Language: The languages of Imperial Society are High and Low Gothic. Formal events are conducted in High Gothic. Normal conversation is conducted in a mixture of the two; primarily Low Gothic, with frequent quotations or borrowed words from High Gothic. This is done to show the speaker is cultured, educated, and generally better than you, like someone with a classical education who constantly quotes in Latin.
Individual families, however, may use a different language for internal matters. For example, House Cassius, a wide-spread merchant family, uses Stone Tongue, the dialect of their homeworld Plutarch's Rock, in private conversation as a simple precaution against being casually overheard.
Customs and Culture: The heartbeat of Imperial Culture is its parties. Here, over fine amasec and off-planet delicacies, status is evaluated and re-evaluated, information is disseminated by the medium of rumor, one can do a headcount to determine who has killed who in duels, and, very importantly, you can see what people are wearing.
Personal ornamentation is very important, not merely as plumage but as communication. A discrete symbol shows that your family takes pride in its piety and enjoys the power that comes from an uncle being a cardinal. A military dress uniform implies that you are a war hero just stopping by for a chat and a drink before rushing off to save the Imperium. An oddly curved earring informs those in the crowd who know what to look for that you are a cultist of Slaanesh, and might be of assistance should they find the current party boring. Two augmetic fingers advertise that you are Commisar Cain, and any noble ladies who wish to pull you into an alcove for a private chat will not be dissappointed.

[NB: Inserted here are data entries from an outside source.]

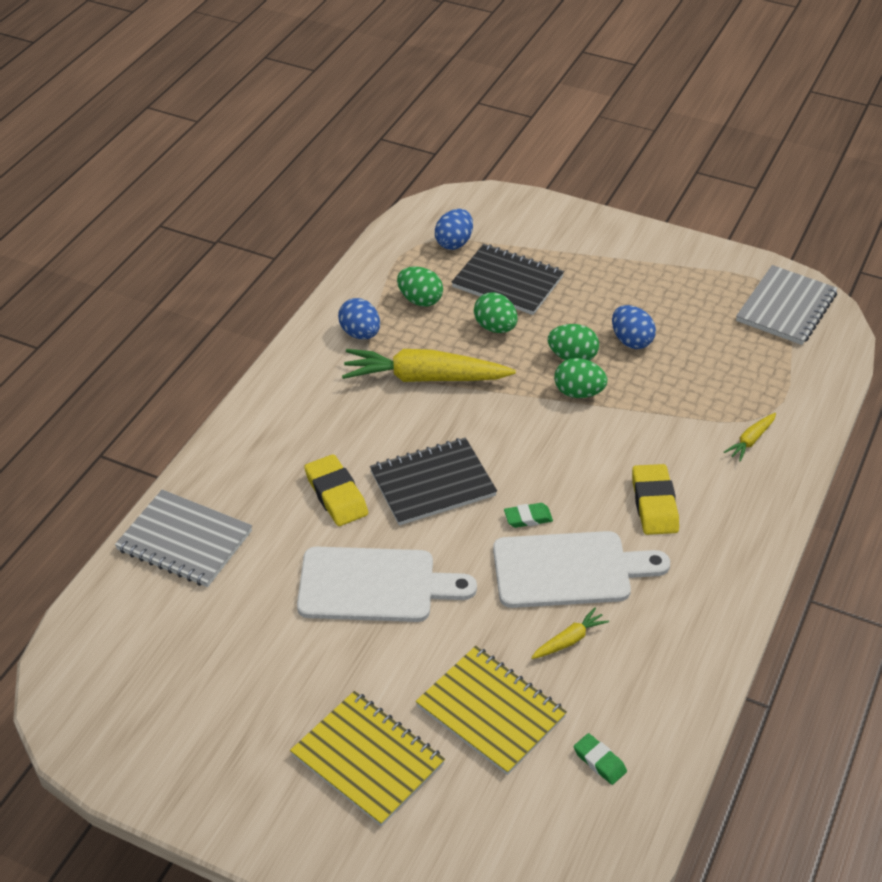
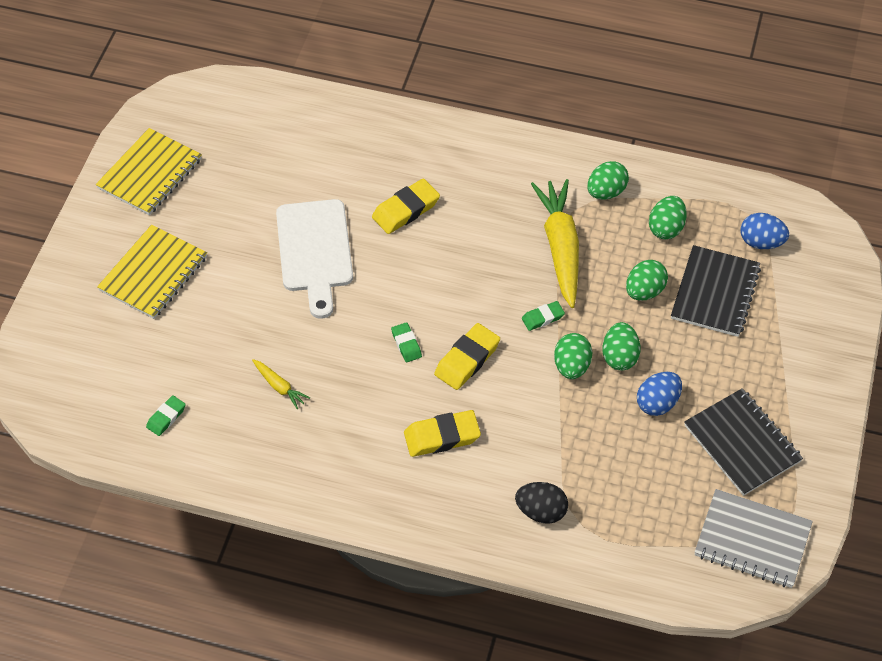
camera: 80 degrees right, 10 degrees up
(184, 541) = (339, 126): grey notebook -> none
(360, 334) = (606, 192): blue egg -> green egg
(432, 484) = (432, 272): black notebook -> black notebook (742, 443)
(491, 711) = (204, 342): yellow notebook -> yellow notebook (150, 174)
(513, 405) = (543, 318): none -> green eraser
(557, 470) = (467, 360): none -> yellow eraser
(569, 570) = (353, 380): white cutting board -> none
(750, 441) = (541, 511): yellow carrot -> black egg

To be accepted into Imperial Culture, one would need fine clothes, the ability to speak both High and Low Gothic without an embarrassing accent, a working knowledge of etiquette so you don't shame yourself by choosing the wrong fork or telling a bawdy joke to the baroness, and an introduction by someone already accepted by the culture.

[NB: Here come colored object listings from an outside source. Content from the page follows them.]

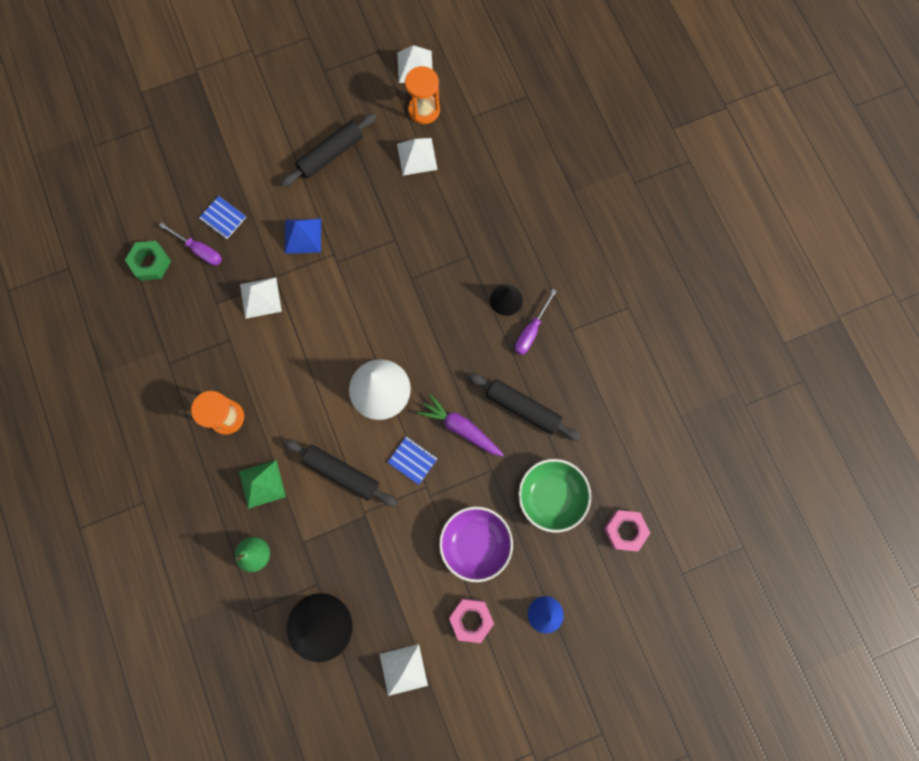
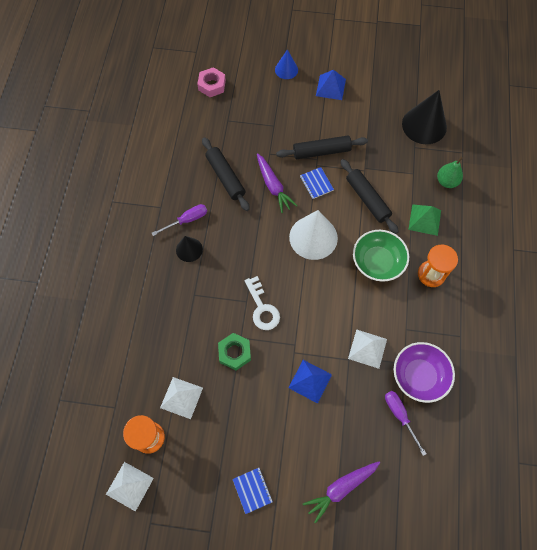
camera: 150 degrees left, 10 degrees down
(151, 263) = (445, 427): green nut -> green nut (234, 353)
(223, 218) = (368, 434): blue notebook -> blue notebook (252, 490)
(227, 160) = (341, 488): none -> purple carrot
(331, 154) = (250, 441): black rolling pin -> black rolling pin (321, 151)
(390, 280) = (262, 308): none -> white key
(403, 669) = (384, 83): white pyramid -> none
(471, 619) = (330, 87): pink nut -> blue pyramid
(475, 543) = (304, 121): purple bowl -> purple bowl (419, 375)
(551, 496) = (242, 122): green bowl -> green bowl (377, 262)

Beliefs: All in the Imperial Society follow the Imperial Creed, at least in public. It would be social suicide not to. In private, they run the gamut from the truly, deeply pious, through the spiritually apathetic, to those touched by chaos. The worship of Nurgle is rare among the nobility. Khorne has a following among some families of a military or murderous bent. Slaanesh and Tzeench are quite popular, among the decadent and ambitious respectively.
It should be noted that among vamilies engaged in bloody vendetta, "having a spiritual awakening" and becoming a monk or nun is an acceptable way to escape the cycle of assassinations by abandoning all claims to power.
Material Culture: Fine clothing is a must. Xenomesh armor may be worn to protect against assassins, as it is far less crudely obvious than other armors. Grooming is of paramount importance; beards must be neatly trimmed, hair well coiffed. For personal protection, a high-quality las-pistol or two may be carried (I favor Palantines;) stubbers are sometimes regarded as crude tools of the violent lower class, and carrying a bolt-pistol openly announces your intent to cause mayhem. If you don't have a personal servant or personal servitor, for heaven's sake don't let anyone know. A small amount of fine jewelry is encouraged as a discrete display of wealth.